Start of Selected excerpt

Sunday, October 07, 2001

Compiled by Dejan Kovacevic

On March 11, 1999, the Penguins shipped Stu Barnes to the Sabres for Matthew Barnaby. And, with each game that passes, that trade looks better and better for Buffalo.

After consulting his players and staff for weeks, Sabres Coach Lindy Ruff announced Thursday that his new captain would be Barnes. Because of his knack for producing in big games. Because of his tireless work ethic. Because of the respect he commands from his teammates.

Barnes, typically, was unfazed by the honor.

“I don’t think wearing a letter or not wearing a letter should change anything you do,” he told The Buffalo News. “You approach the game on and off the ice the same.”

Since the deal, Barnes has 39 goals, 54 assists and 52 penalty minutes to Barnaby’s 18 goals, 20 assists and 462 penalty minutes.

Wayne Primeau, the player the Penguins acquired for Barnaby from the Lightning in February, might need to win a Selke Trophy to rebalance the scale of this trade.

The Flyers are furious about a low hit Thursday on rookie Jiri Dopita by the Panthers’ Dan Boyle. Dopita’s left knee was sprained, and he is out indefinitely. “They took that out a long time ago when Darius Kasparaitis and other guys were submarining everybody, ”Flyers General Manager Bob Clarke told reporters.

Best defenseman still on the open market is Kevin Hatcher. He’s 35, sitting at home in Michigan, waiting for a call, facing the chance his career is over. It probably isn’t, though. He had four goals, 14 assists and a team-best plus-2 rating with the Hurricanes last season. And during a visit to Pittsburgh last season, Coach Paul Maurice called Hatcher his best defenseman.

When the Devils gave Martin Brodeur a five-year, $40 million extension this week, they also prompted Scott Stevens to state that he, too, would be willing to forgo unrestricted free agency next summer to stay in New Jersey. Not so for Bobby Holik. Still seething over an ugly arbitration hearing, he reiterated his vow to sign elsewhere at season’s end. “They had their chance,” he told reporters.

End of Selected excerpt
Start of Data listing

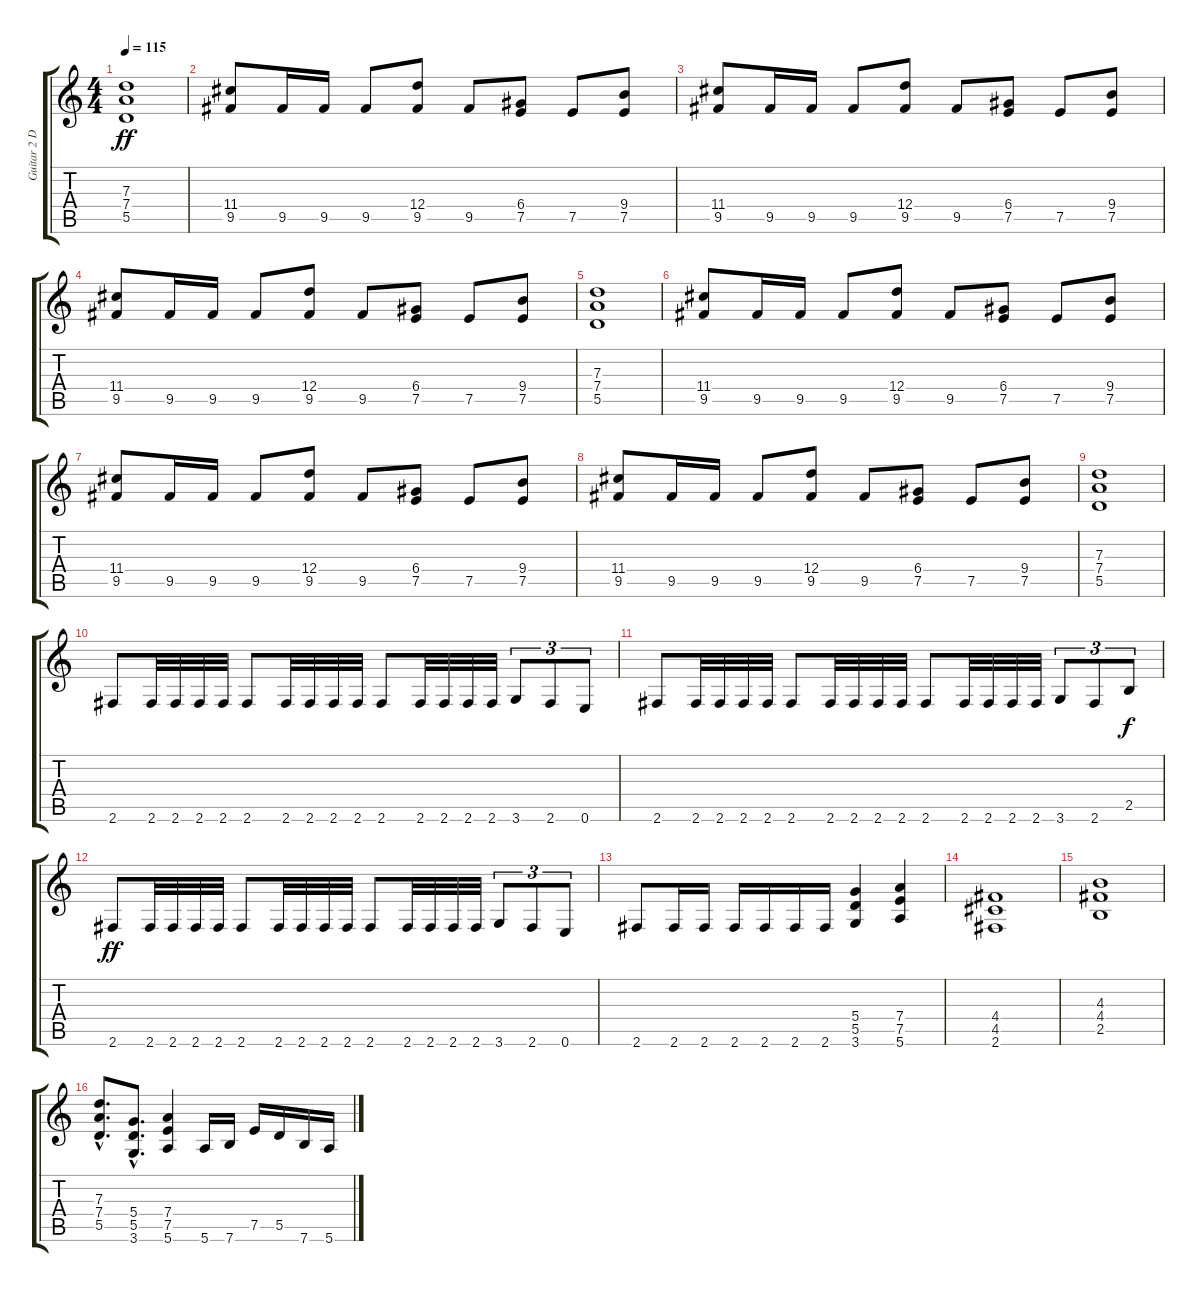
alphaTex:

\track ("Guitar 2 Distorted" "Guitar 2 D") {instrument distortionguitar}
\staff {score tabs}
\tuning (E4 B3 G3 D3 A2 E2) {hide}
\ts (4 4)
\tempo 115
\clef g2
\ks c
(7.3 7.4 5.5).1{dy ff} |
(11.4 9.5).8 9.5.16 9.5.16 9.5.8 (12.4 9.5).8 9.5.8 (6.4 7.5).8 7.5.8 (9.4 7.5).8 |
(11.4 9.5).8 9.5.16 9.5.16 9.5.8 (12.4 9.5).8 9.5.8 (6.4 7.5).8 7.5.8 (9.4 7.5).8 |
(11.4 9.5).8 9.5.16 9.5.16 9.5.8 (12.4 9.5).8 9.5.8 (6.4 7.5).8 7.5.8 (9.4 7.5).8 |
(7.3 7.4 5.5).1 |
(11.4 9.5).8 9.5.16 9.5.16 9.5.8 (12.4 9.5).8 9.5.8 (6.4 7.5).8 7.5.8 (9.4 7.5).8 |
(11.4 9.5).8 9.5.16 9.5.16 9.5.8 (12.4 9.5).8 9.5.8 (6.4 7.5).8 7.5.8 (9.4 7.5).8 |
(11.4 9.5).8 9.5.16 9.5.16 9.5.8 (12.4 9.5).8 9.5.8 (6.4 7.5).8 7.5.8 (9.4 7.5).8 |
(7.3 7.4 5.5).1 |
2.6.8 2.6.32 2.6.32 2.6.32 2.6.32 2.6.8 2.6.32 2.6.32 2.6.32 2.6.32 2.6.8 2.6.32 2.6.32 2.6.32 2.6.32 3.6.8{tu (3 2)} 2.6.8{tu (3 2)} 0.6.8{tu (3 2)} |
2.6.8 2.6.32 2.6.32 2.6.32 2.6.32 2.6.8 2.6.32 2.6.32 2.6.32 2.6.32 2.6.8 2.6.32 2.6.32 2.6.32 2.6.32 3.6.8{tu (3 2)} 2.6.8{tu (3 2)} 2.5.8{tu (3 2) dy f} |
2.6.8{dy ff} 2.6.32 2.6.32 2.6.32 2.6.32 2.6.8 2.6.32 2.6.32 2.6.32 2.6.32 2.6.8 2.6.32 2.6.32 2.6.32 2.6.32 3.6.8{tu (3 2)} 2.6.8{tu (3 2)} 0.6.8{tu (3 2)} |
2.6.8 2.6.16 2.6.16 2.6.16 2.6.16 2.6.16 2.6.16 (5.4 5.5 3.6).4 (7.4 7.5 5.6).4 |
(4.4 4.5 2.6).1 |
(4.3 4.4 2.5).1 |
(7.3{hac} 7.4{hac} 5.5{hac}).8{d} (5.4{hac} 5.5{hac} 3.6{hac}).8{d} (7.4 7.5 5.6).4 5.6.16 7.6.16 7.5.16 5.5.16 7.6.16 5.6.16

End of Data listing

=== Stated problem A ===
In the hockey notes column, what injury did Jiri Dopita suffer from Dan Boyle's low hit?
=== Stated problem B ===
Name every team the hockey notes column mentions by its nickname.
=== Stated problem C ===
Write the next part of the hockey notes column, starting after Bobby Holik's quote.

=== Right answer A ===
A sprained left knee.

=== Right answer B ===
Penguins, Sabres, Lightning, Flyers, Panthers, Hurricanes, Devils

=== Right answer C ===
The Penguins aren’t the only team with a marked imbalance between the quality of their forwards and the quality of their defense. When the Maple Leafs traded Daniil Markov to the Coyotes this summer for Robert Reichel, they thinned an already weak blueline corps. It’s showing, too. In their opener Wednesday against Ottawa, the typically conservative Senators zealously employed a two-man forecheck to force mistakes and won, 5-4.

If you thought the Islanders were nuts to hand all that cash to Alexei Yashin and Michael Peca this summer, consider this: The team’s most optimistic projection for a season-ticket base is 7,500, and its projected loss is $20 million.

Jiri Slegr has found a new role in Atlanta, and a critical one at that. Fluent in Russian, he has acted as rookie sensation Ilya Kovalchuk’s translator in most interviews. When a reporter asked Kovalchuk what he thought of life in America, Slegr translated, “I like it all. I bought a nice car, and I like the girls here, also.”

The Capitals’ Olaf Kolzig is planning to wear a new goaltending mask as a tribute to those who died in the Pentagon attack Sept. 11. The Pentagon will be painted onto the side of the mask, with a memorial ribbon on it.